[RECORDED DATA — start]
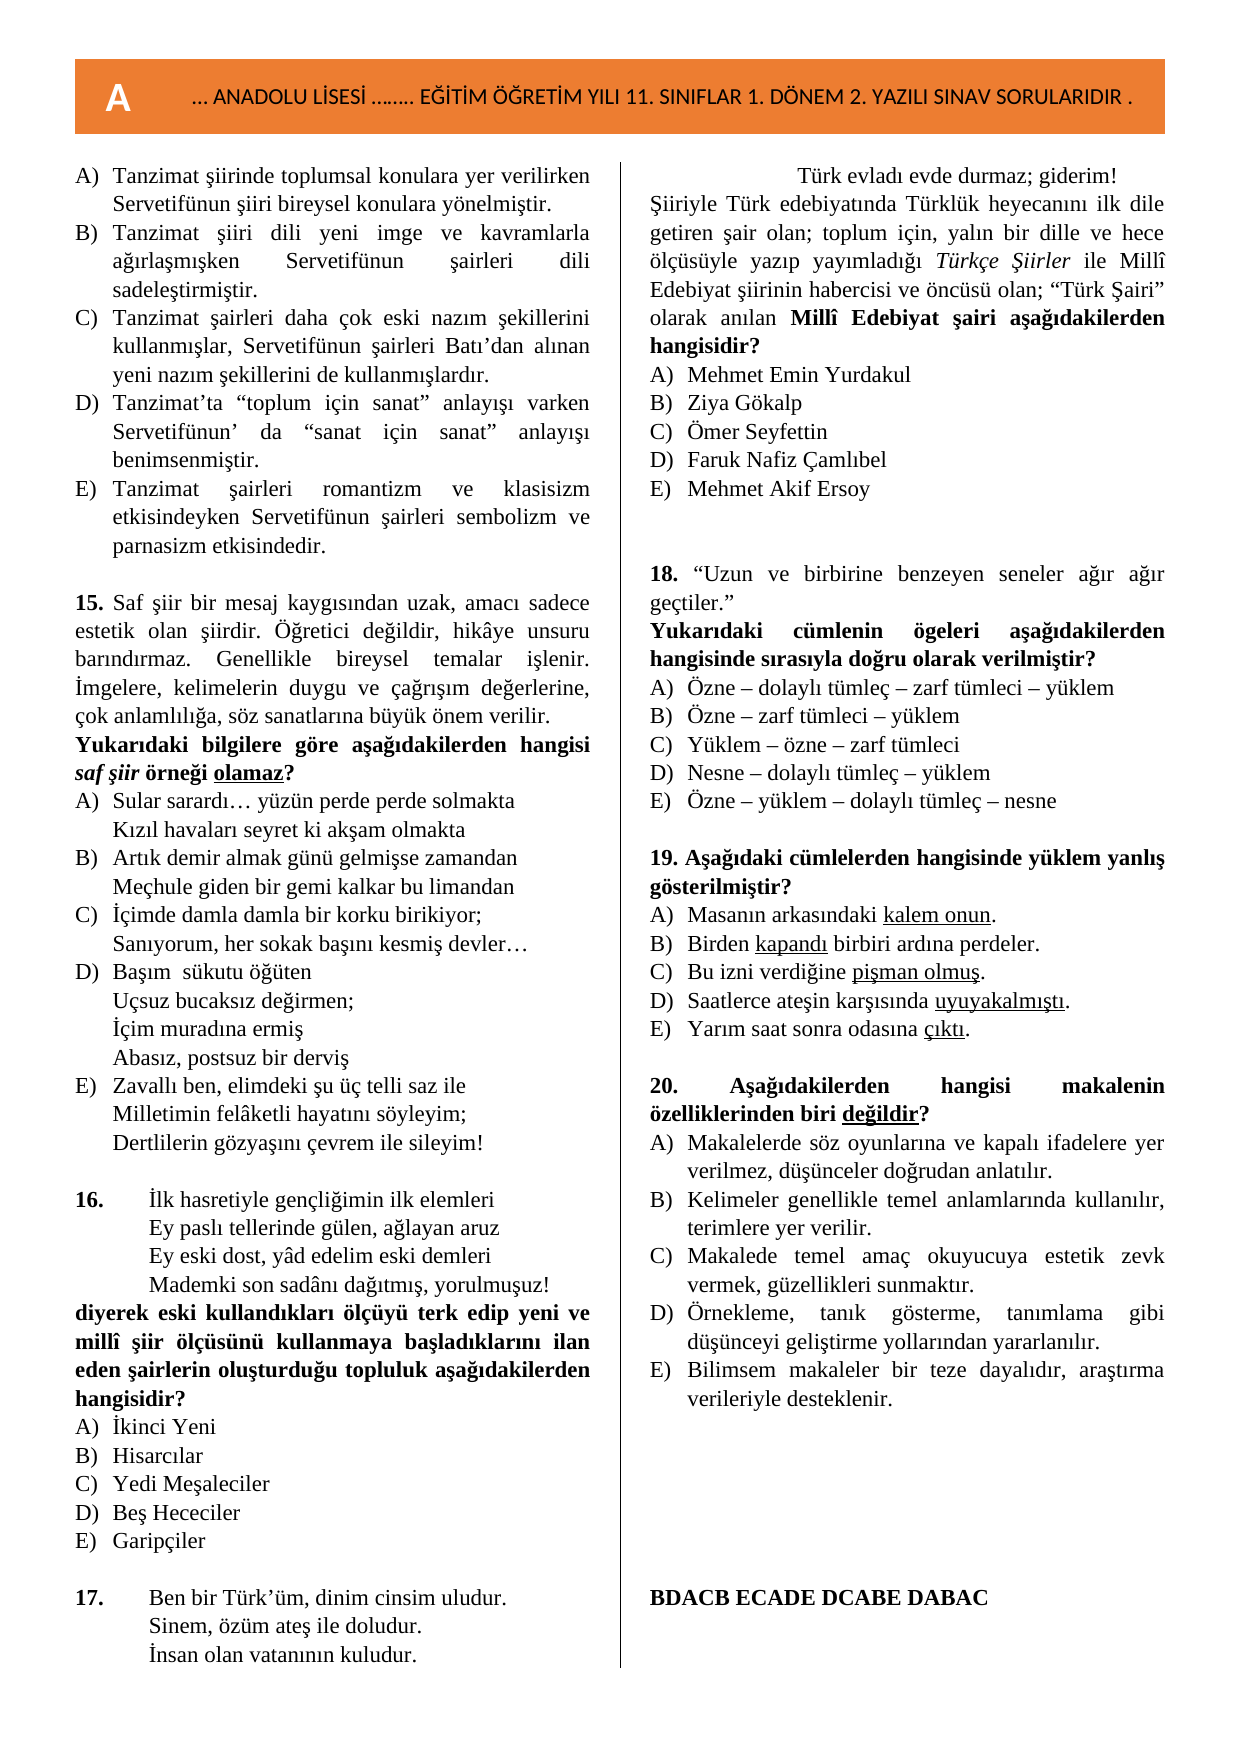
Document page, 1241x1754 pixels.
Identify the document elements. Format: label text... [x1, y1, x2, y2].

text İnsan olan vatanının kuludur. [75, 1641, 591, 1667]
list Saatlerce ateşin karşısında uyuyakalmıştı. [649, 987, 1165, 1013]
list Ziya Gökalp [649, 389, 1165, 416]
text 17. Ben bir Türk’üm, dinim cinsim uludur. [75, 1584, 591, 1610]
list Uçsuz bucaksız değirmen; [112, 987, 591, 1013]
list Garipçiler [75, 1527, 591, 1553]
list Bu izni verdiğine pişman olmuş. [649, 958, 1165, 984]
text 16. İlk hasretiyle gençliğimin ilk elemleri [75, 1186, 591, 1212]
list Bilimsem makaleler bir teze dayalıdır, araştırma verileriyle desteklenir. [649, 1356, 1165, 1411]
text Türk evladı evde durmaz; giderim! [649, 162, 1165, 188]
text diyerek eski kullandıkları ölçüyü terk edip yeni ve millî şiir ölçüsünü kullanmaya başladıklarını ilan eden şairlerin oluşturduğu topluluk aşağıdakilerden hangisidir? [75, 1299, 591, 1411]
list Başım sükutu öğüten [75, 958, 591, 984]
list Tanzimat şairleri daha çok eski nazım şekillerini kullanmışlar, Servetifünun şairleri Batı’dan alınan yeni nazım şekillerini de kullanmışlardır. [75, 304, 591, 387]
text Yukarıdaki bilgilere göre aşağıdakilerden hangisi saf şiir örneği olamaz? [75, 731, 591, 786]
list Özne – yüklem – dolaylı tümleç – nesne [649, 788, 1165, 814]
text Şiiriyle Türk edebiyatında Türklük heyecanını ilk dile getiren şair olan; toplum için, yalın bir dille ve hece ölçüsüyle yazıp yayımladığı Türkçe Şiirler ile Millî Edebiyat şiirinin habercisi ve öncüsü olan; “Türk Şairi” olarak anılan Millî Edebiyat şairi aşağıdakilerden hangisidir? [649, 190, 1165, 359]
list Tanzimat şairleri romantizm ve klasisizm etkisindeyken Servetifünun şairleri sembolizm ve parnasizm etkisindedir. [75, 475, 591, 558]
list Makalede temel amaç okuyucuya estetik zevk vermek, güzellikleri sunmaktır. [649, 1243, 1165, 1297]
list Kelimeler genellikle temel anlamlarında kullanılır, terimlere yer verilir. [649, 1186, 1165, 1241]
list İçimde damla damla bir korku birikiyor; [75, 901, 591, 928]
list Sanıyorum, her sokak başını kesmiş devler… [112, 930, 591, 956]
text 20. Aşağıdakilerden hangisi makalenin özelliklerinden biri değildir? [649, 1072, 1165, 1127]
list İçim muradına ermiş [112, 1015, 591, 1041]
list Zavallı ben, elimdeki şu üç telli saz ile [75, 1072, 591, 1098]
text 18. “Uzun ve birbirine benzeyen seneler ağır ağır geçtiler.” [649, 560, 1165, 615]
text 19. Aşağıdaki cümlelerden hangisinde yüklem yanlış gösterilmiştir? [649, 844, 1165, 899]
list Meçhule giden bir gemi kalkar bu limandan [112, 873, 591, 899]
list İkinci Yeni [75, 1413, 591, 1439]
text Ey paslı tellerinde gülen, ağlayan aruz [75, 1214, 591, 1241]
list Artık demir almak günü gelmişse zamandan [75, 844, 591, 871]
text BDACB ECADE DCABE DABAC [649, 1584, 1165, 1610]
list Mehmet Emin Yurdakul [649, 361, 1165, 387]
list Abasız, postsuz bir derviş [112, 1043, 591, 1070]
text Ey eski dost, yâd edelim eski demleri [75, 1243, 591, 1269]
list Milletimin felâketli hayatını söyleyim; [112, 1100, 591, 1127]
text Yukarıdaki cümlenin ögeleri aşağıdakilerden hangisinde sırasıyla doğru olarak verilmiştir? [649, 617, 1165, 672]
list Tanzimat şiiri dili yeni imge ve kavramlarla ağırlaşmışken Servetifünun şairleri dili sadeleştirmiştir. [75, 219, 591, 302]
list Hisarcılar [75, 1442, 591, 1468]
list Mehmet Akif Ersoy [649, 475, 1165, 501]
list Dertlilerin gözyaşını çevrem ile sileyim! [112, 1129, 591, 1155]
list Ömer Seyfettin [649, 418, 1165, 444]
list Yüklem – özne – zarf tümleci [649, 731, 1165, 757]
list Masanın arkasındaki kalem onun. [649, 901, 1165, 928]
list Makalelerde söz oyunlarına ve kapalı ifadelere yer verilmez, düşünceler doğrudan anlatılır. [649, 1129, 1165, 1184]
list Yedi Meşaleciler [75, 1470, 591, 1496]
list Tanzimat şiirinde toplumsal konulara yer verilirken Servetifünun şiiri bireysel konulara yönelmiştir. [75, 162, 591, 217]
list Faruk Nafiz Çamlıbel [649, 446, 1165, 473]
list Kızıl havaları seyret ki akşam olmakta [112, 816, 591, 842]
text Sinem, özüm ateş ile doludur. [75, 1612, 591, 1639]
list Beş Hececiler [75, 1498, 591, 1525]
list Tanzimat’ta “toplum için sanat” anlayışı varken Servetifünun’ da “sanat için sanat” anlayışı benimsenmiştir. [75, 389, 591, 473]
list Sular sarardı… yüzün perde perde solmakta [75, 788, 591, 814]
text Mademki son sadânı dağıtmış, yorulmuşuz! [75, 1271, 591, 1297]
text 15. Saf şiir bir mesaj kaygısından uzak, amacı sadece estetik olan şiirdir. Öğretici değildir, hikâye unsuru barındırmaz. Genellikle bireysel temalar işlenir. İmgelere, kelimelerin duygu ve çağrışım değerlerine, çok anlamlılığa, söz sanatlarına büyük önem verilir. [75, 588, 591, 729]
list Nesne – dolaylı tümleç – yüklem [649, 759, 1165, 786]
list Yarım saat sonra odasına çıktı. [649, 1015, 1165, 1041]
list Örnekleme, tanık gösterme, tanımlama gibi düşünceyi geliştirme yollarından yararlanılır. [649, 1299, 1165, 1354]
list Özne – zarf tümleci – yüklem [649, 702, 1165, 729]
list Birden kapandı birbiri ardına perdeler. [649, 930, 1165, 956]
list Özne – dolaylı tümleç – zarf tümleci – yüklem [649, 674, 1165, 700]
[RECORDED DATA — finish]
[RECORDED DATA — start]
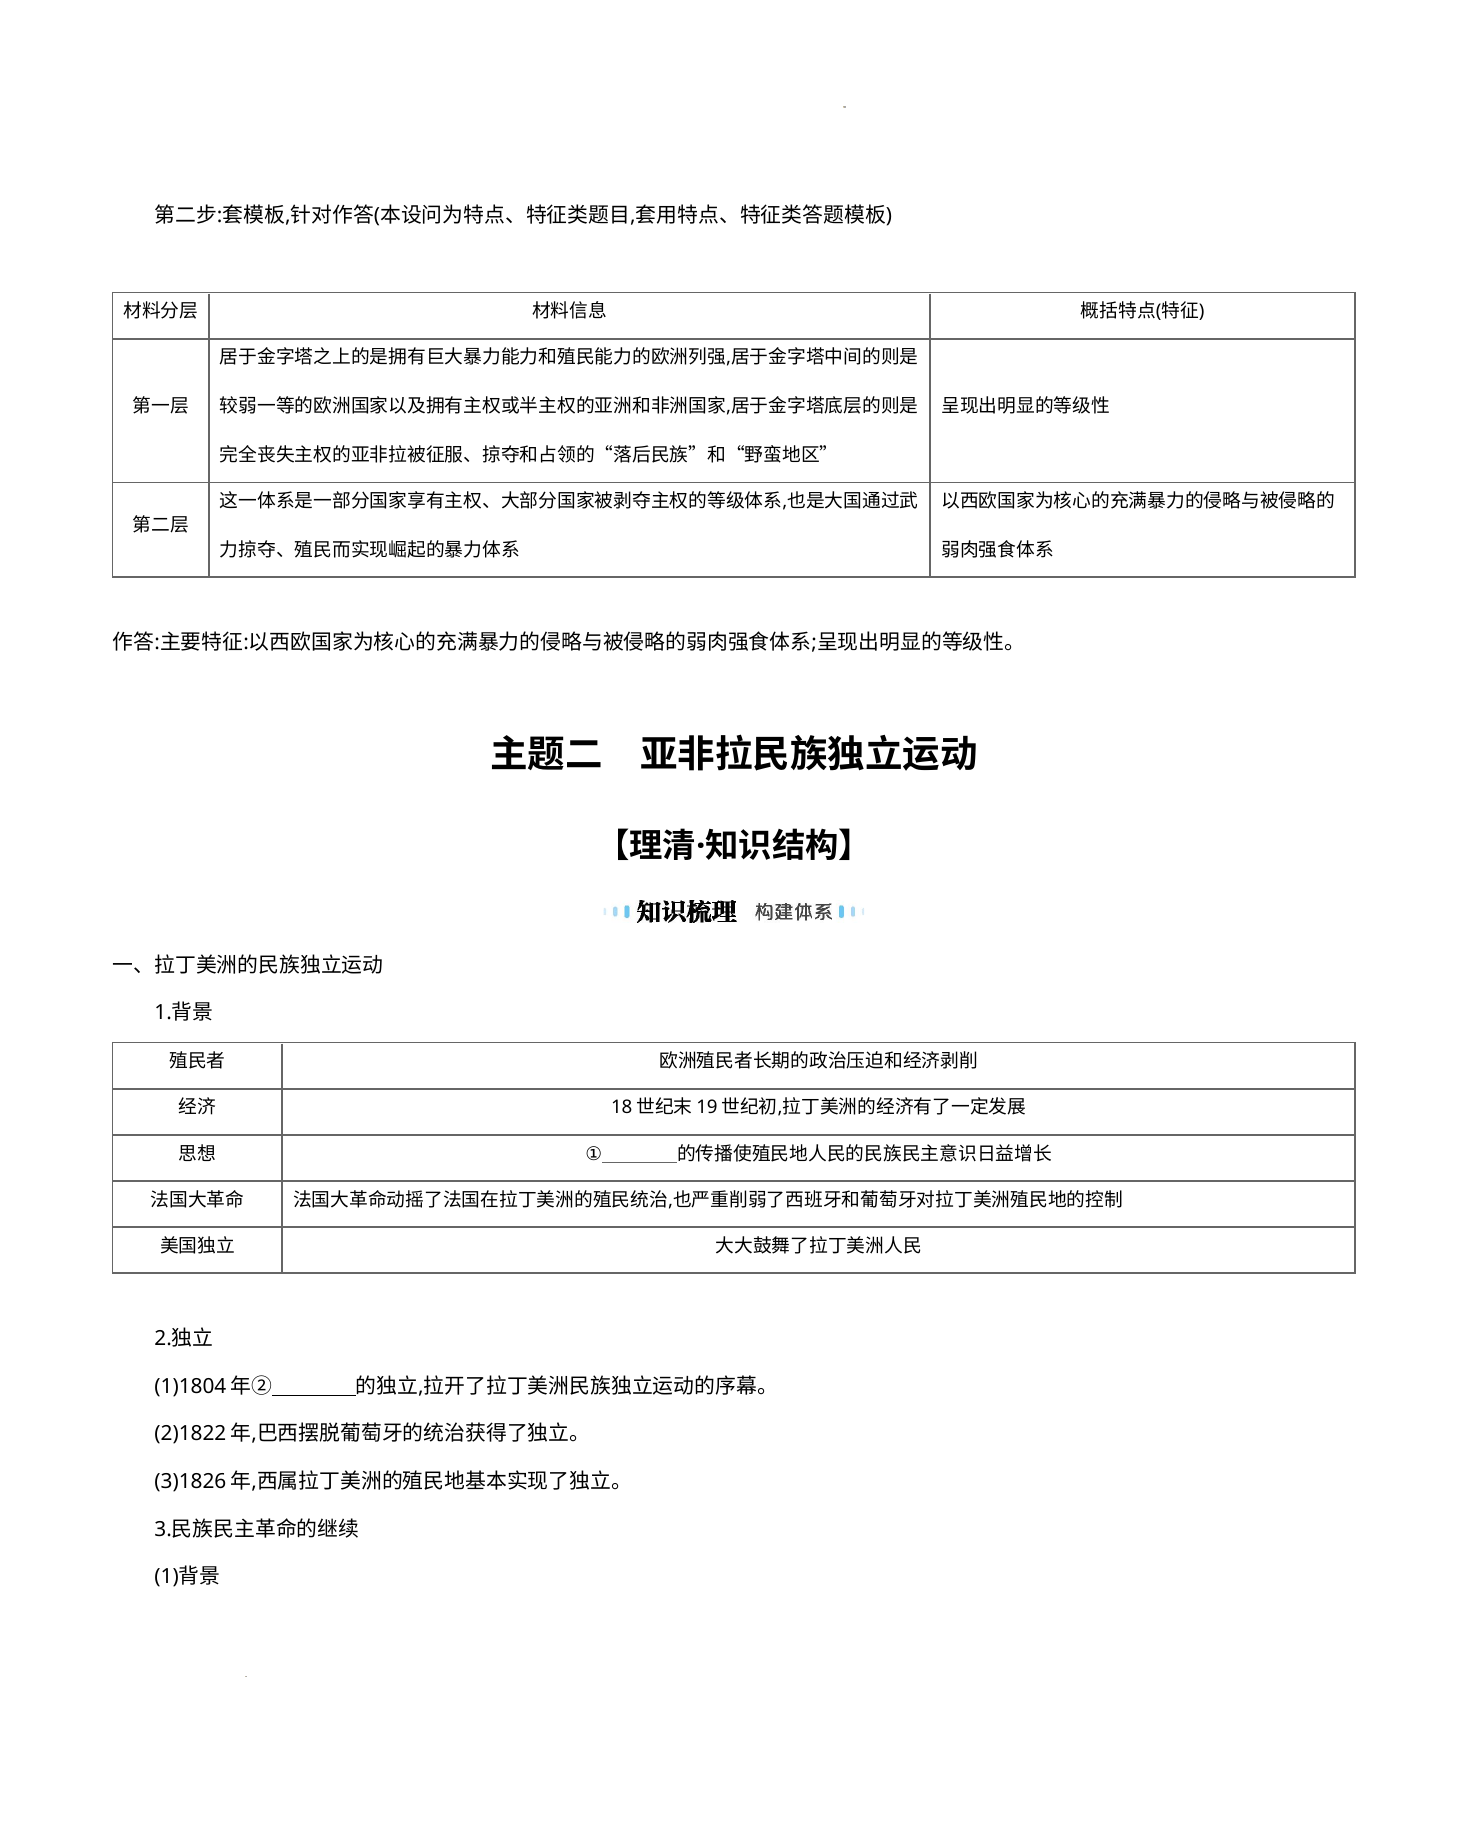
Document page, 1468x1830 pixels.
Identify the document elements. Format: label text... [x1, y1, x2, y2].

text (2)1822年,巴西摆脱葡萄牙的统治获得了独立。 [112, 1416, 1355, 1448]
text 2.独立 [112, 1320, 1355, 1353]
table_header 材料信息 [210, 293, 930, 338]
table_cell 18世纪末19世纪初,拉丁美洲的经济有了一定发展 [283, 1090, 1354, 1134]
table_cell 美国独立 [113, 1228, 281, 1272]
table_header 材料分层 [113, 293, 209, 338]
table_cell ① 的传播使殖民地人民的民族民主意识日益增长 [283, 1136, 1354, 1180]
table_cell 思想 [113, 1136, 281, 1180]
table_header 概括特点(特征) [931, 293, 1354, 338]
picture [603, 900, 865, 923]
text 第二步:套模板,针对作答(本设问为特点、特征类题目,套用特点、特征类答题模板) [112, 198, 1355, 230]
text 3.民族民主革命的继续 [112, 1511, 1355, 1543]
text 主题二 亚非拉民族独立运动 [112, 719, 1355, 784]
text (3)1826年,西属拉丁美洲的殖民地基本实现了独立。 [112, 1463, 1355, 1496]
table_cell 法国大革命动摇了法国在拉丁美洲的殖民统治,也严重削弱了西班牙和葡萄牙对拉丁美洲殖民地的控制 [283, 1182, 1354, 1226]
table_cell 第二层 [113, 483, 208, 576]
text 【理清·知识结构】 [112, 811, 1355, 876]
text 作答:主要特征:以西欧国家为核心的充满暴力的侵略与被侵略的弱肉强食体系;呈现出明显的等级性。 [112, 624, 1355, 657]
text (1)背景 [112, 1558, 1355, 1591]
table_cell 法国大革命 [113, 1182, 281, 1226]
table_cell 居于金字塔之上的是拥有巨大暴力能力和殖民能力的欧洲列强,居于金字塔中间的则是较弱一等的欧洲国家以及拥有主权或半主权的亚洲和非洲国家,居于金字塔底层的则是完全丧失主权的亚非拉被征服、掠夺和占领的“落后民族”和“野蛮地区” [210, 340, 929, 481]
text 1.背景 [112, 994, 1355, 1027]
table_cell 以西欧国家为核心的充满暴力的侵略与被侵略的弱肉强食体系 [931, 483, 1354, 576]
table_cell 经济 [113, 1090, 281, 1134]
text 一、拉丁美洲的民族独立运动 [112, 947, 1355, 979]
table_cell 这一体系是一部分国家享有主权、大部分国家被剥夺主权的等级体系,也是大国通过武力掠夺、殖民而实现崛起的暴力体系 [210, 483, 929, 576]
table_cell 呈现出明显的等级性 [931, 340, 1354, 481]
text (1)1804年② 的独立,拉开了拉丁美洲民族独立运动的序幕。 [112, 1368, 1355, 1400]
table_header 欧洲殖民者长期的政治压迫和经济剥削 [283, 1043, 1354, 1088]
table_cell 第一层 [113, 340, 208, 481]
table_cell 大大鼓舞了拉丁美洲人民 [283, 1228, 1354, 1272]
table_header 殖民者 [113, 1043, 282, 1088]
[RECORDED DATA — finish]
Read through the listing and copy each line in which the word "tümleci" occurs.

list Yüklem – özne – zarf tümleci [649, 731, 1165, 757]
list Özne – zarf tümleci – yüklem [649, 702, 1165, 729]
list Özne – dolaylı tümleç – zarf tümleci – yüklem [649, 674, 1165, 700]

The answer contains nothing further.